Stored items:
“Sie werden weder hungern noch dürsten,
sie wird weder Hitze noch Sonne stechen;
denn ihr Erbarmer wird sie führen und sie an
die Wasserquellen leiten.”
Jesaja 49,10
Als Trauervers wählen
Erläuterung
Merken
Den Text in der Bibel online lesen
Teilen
---
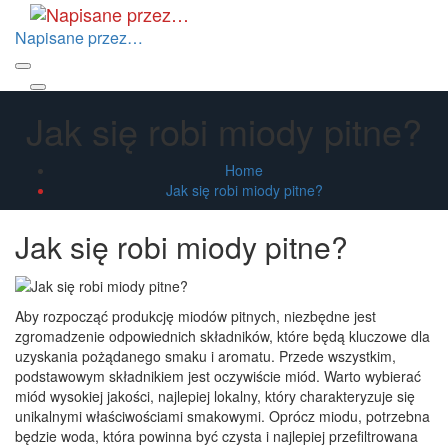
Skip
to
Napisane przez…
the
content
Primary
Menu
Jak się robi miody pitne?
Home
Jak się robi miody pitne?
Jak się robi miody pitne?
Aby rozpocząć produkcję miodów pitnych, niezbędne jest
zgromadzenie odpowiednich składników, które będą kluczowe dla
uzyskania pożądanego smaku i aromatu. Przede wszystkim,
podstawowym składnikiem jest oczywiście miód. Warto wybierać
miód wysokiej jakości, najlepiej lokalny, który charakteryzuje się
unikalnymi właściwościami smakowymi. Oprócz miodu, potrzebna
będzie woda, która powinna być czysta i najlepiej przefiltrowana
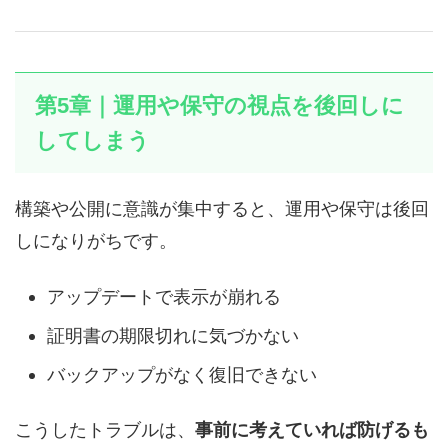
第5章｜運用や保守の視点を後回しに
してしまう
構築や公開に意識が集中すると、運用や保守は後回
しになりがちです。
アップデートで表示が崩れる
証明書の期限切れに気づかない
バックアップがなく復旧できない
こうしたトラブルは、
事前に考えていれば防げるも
==
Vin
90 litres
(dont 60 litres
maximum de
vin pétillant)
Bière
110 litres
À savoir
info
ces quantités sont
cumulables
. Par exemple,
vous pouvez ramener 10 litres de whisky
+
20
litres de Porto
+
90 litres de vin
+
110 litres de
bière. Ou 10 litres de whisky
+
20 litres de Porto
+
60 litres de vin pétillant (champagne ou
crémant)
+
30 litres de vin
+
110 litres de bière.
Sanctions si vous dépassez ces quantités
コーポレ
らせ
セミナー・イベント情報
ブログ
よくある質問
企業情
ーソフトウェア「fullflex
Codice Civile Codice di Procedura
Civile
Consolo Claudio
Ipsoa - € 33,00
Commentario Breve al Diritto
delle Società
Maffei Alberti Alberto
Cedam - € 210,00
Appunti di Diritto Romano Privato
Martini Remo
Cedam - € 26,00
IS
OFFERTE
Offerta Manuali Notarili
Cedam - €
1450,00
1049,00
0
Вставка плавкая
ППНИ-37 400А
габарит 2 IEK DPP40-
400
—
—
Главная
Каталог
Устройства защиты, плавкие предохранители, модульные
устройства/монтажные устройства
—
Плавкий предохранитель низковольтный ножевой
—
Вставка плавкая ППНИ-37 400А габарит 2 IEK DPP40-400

**Problem to solve**
Wherever a line of the data above contains "wird", copy that line.

**Response**
sie wird weder Hitze noch Sonne stechen;
denn ihr Erbarmer wird sie führen und sie an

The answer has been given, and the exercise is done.